Mio marito, sarcasticamente, lo chiama il “cimitero”. È il cassettino della cucina dove conservo tutti i miei vecchi cellulari, perché faccio fatica a liberarmene.
Premetto che sono stata l’ultima in famiglia a possederne uno: perfino i due ragazzi lo hanno comperato assai prima di me, mio marito addirittura lo aveva dai tempi del sistema Etac, un vecchissimo Nokia, mi sembra che la sigla fosse 101, comunque molto simile all’immagine qui riprodotta: praticamente inesistente lo schermo e tastiera ridotta al minimo.
Non volevo assolutamente diventare schiava di quella nuova diavoleria, solo che in ufficio un bel giorno, per la reperibilità, mi consegnarono il dannato aggeggio. Se ben ricordo, allora fu pagato £ 259.000.
Un Nokia (allora andavano per la maggiore, assieme ai Motorola), il 7260, piccolo, maneggevole, elegantino nella sua veste rossa e nera,con una tastiera molto particolare, quasi spiraliforme. Oltre alle telefonate, potevo anche controllare la posta, quindi non avevo scuse: anche in ferie, pure se all’estero, ero sempre raggiungibile. C’era anche la possibilità di scattare fotografie, per quanto di qualità non eccelsa, aveva qualche giochino, una rubrica di circa 250 contatti, il minimo indispensabile -generalità e numero telefonico -, una memoria risibile, che consentiva la memorizzazione di non più di 20 SMS, senza la possibilità di espanderla. In più aveva la radio, la calcolatrice, la sveglia, una piccola agenda per gli impegni, la possibilità di scrivere con il famoso T9, una novità per l’epoca ed i trasferimento dati -foto, rubrica etc – a mezzo infrarossi.

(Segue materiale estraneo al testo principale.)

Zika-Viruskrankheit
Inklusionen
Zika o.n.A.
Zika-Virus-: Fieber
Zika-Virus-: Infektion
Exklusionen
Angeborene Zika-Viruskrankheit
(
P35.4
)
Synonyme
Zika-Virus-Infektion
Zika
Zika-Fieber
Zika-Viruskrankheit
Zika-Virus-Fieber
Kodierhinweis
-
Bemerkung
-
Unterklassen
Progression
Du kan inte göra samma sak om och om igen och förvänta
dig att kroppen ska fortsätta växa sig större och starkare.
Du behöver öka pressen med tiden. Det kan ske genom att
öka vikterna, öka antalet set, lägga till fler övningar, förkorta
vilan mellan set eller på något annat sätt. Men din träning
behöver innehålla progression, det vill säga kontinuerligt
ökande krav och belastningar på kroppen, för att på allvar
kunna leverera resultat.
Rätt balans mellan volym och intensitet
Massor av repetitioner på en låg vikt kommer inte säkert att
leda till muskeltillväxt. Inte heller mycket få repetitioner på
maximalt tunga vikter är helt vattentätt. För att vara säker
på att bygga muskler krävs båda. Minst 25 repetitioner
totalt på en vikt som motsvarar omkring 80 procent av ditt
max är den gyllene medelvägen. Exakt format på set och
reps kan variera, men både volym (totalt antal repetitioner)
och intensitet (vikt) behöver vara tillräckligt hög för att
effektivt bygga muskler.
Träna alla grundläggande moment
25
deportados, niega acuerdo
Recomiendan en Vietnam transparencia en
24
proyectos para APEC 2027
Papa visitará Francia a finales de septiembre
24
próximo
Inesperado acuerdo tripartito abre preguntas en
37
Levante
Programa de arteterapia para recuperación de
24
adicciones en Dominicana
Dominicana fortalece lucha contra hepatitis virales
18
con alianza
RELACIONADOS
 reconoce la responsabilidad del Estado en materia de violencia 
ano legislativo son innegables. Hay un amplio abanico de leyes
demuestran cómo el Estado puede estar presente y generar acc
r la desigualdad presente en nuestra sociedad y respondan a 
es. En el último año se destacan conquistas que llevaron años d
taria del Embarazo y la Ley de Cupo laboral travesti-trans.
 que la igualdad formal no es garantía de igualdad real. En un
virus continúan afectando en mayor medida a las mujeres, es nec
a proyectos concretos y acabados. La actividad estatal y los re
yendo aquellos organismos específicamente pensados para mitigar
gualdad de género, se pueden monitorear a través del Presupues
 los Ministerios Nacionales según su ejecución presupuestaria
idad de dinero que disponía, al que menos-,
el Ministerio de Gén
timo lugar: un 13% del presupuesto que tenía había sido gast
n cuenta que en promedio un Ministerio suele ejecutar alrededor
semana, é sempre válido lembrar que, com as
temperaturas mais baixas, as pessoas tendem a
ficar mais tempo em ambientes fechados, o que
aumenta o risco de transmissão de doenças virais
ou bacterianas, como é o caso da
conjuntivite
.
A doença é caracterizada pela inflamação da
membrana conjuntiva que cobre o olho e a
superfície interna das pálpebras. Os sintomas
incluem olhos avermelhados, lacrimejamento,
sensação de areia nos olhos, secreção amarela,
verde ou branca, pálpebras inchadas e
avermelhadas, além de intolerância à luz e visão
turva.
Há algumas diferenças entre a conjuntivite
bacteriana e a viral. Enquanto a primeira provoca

Con queste dotazioni ridotte ai minimi termini, in standbay la carica durava giorni e giorni, nonostante la batteria fosse di soli 760 mAh…Comodissimo da portare in tasca, viste le dimensioni piccolissime ed il peso ridottissimo. Inoltre, robustissimo: mi sarà caduto un sacco di volte, ma non ha nemmeno una scalfittura.